### Geciteerde tekst
━━━━━━━━━━
1.49 waterhuishoudkundige voorzieningen:

werken en/of bouwwerken ten dienste van de waterhuishouding, zoals grondlichamen, beschoeiingen, drainage, duikers, waterzuiveringsinstallaties, stuwen en sluizen.

1.50 webshops:

verkoop van goederen zonder dat sprake is van uitstalling ten verkoop en een baliefunctie of anderszins een publieksaantrekkende werking, waarbij uitsluitend contact wordt gelegd via internet en het enkel verzending van goederen vanuit de woning betreft.

1.51 weg:

alle voor het openbaar verkeer openstaande wegen of paden met inbegrip van de daarin liggende bruggen en duikers en de tot die wegen behorende paden en bermen of zijkanten.

1.52 wonen:

het houden van verblijf, het huren en tevens (laten) bewonen van kamers of het gehuisvest zijn in een woning, evenwel met uitzondering van woonvormen met een maatschappelijk karakter met intensieve begeleiding.

1.53 woning:

een (gedeelte van een) gebouw dat dient voor de huisvesting van één afzonderlijk huishouden.
━━━━━━━━━━
### Vastgelegde gegevens
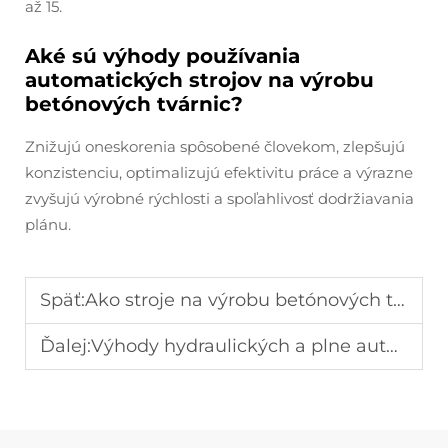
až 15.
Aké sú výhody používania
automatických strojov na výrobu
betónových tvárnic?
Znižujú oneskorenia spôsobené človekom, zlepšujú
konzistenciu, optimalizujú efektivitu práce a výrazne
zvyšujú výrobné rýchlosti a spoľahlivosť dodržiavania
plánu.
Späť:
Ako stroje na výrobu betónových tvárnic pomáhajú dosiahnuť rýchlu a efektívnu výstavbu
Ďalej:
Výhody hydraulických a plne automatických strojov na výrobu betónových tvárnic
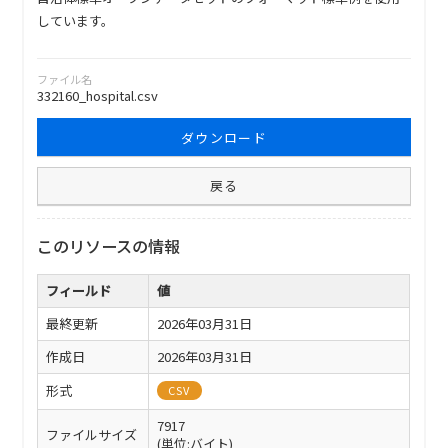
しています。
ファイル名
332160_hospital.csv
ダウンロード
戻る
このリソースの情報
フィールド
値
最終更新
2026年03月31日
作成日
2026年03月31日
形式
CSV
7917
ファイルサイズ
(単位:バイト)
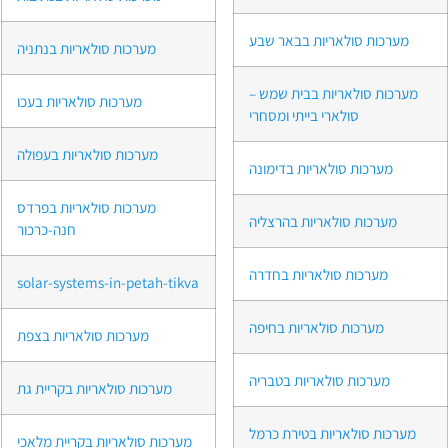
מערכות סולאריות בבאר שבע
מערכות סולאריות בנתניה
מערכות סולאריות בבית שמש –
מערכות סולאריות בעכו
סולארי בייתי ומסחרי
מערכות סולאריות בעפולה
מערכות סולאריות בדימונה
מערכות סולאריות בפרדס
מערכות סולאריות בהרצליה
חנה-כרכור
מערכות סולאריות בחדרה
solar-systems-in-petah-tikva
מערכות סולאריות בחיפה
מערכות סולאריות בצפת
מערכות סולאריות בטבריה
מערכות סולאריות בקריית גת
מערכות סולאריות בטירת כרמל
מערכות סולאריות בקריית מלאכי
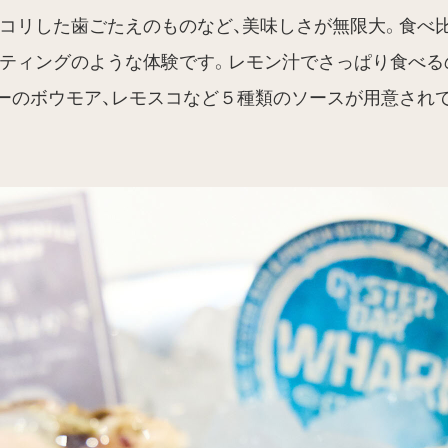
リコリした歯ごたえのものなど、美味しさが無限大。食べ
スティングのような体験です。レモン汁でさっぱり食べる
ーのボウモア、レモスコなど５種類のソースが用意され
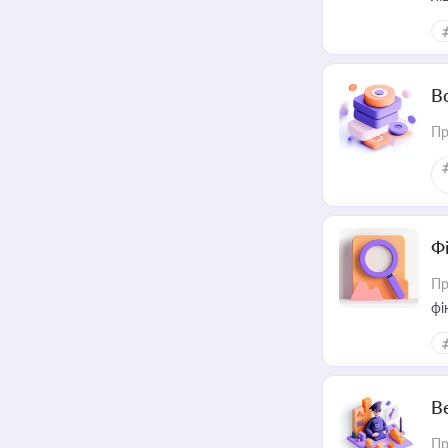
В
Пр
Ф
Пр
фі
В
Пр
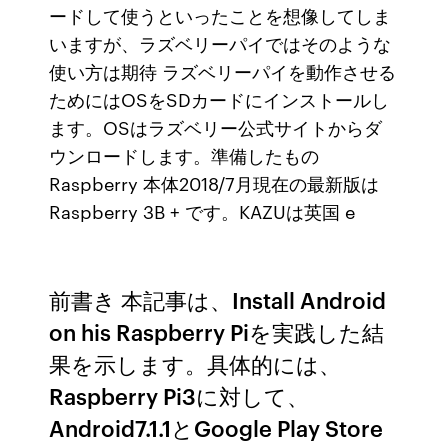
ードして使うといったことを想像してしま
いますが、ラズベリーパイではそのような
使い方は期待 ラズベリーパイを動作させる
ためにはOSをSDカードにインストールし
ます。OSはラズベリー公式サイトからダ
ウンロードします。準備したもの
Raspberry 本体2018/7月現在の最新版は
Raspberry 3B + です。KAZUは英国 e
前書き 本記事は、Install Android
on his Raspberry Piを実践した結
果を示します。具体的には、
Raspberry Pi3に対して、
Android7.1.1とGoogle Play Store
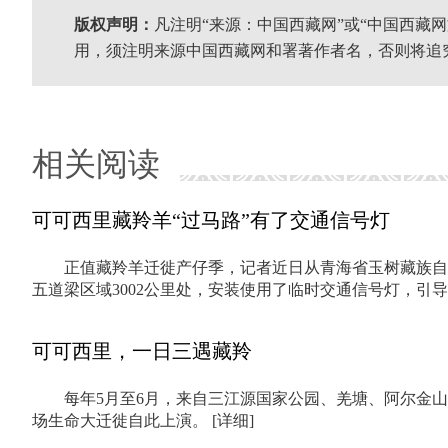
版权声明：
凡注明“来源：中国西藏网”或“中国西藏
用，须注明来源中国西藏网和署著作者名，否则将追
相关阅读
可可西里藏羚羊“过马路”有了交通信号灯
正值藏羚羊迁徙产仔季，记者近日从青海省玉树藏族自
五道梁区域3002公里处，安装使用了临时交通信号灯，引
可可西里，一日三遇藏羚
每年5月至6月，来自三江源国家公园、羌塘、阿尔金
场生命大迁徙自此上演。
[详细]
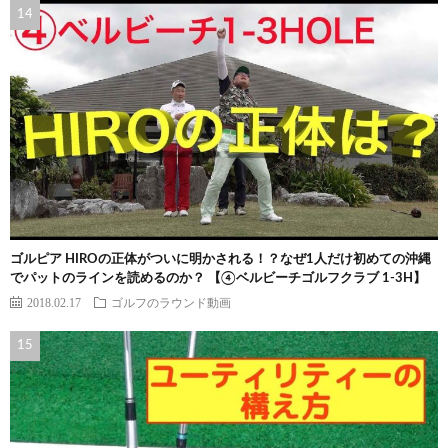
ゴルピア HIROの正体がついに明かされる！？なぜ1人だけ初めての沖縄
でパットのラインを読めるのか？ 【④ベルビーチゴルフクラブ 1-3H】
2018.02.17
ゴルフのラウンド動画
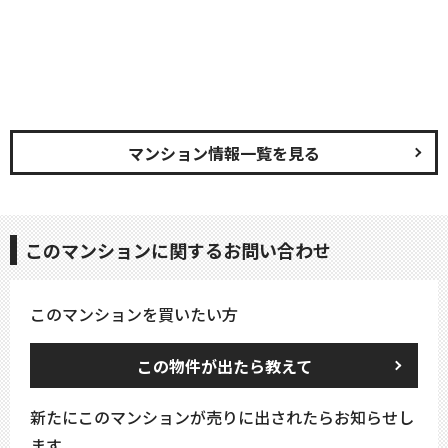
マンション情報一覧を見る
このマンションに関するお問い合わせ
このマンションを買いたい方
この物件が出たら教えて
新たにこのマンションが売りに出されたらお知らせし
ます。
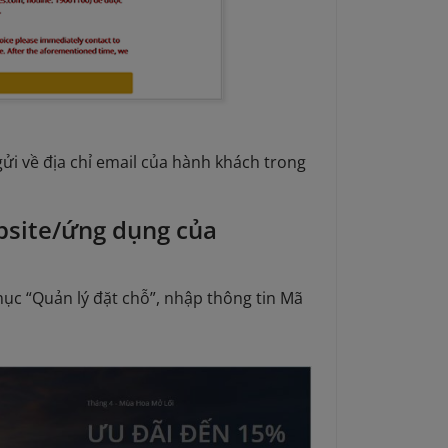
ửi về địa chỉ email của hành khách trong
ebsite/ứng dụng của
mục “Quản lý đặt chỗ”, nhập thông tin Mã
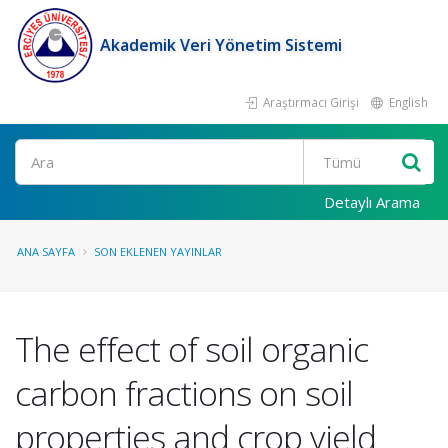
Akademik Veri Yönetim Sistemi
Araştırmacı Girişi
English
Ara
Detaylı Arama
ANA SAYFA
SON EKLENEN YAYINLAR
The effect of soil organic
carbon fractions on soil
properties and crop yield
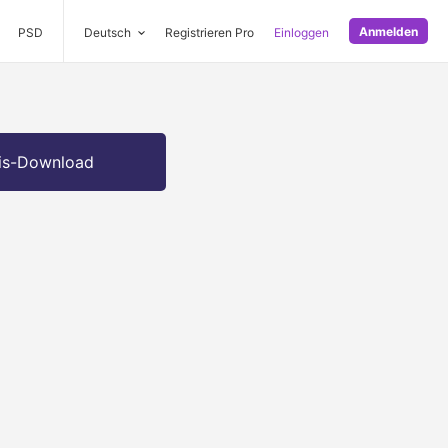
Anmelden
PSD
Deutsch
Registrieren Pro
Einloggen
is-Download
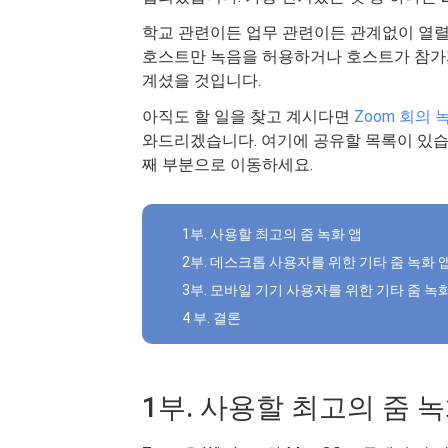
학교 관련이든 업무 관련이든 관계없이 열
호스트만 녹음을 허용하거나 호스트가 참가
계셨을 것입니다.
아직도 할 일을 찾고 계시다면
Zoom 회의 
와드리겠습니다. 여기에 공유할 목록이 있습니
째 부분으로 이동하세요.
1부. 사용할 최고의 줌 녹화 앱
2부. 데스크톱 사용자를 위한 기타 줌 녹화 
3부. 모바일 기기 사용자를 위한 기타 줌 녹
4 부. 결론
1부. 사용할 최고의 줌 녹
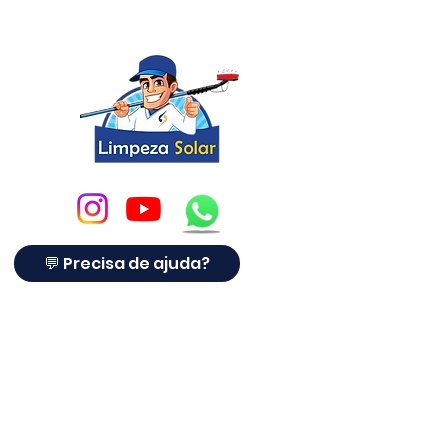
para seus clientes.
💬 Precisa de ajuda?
━━━━━━━━━━
### Te beantwoorden vragen
1. Hoe wordt volgens de geciteerde tekst bij webshops contact gelegd?
2. Neem de regels uit de vermeldingen opnieuw op, beginnend bij de regel met "Akademik Veri Yönetim Sistemi" en eindigend bij de regel met "is-Download", en hernoem daarin "Deutsch" tot "Nederlands" zonder verder iets te veranderen. Laat de afbeeldingen weg.

### Uitwerkingen
1. Uitsluitend via internet.

2.
Akademik Veri Yönetim Sistemi
Araştırmacı Girişi
English
Ara
Detaylı Arama
ANA SAYFA
SON EKLENEN YAYINLAR
The effect of soil organic
carbon fractions on soil
properties and crop yield
Anmelden
PSD
Nederlands
Registrieren Pro
Einloggen
is-Download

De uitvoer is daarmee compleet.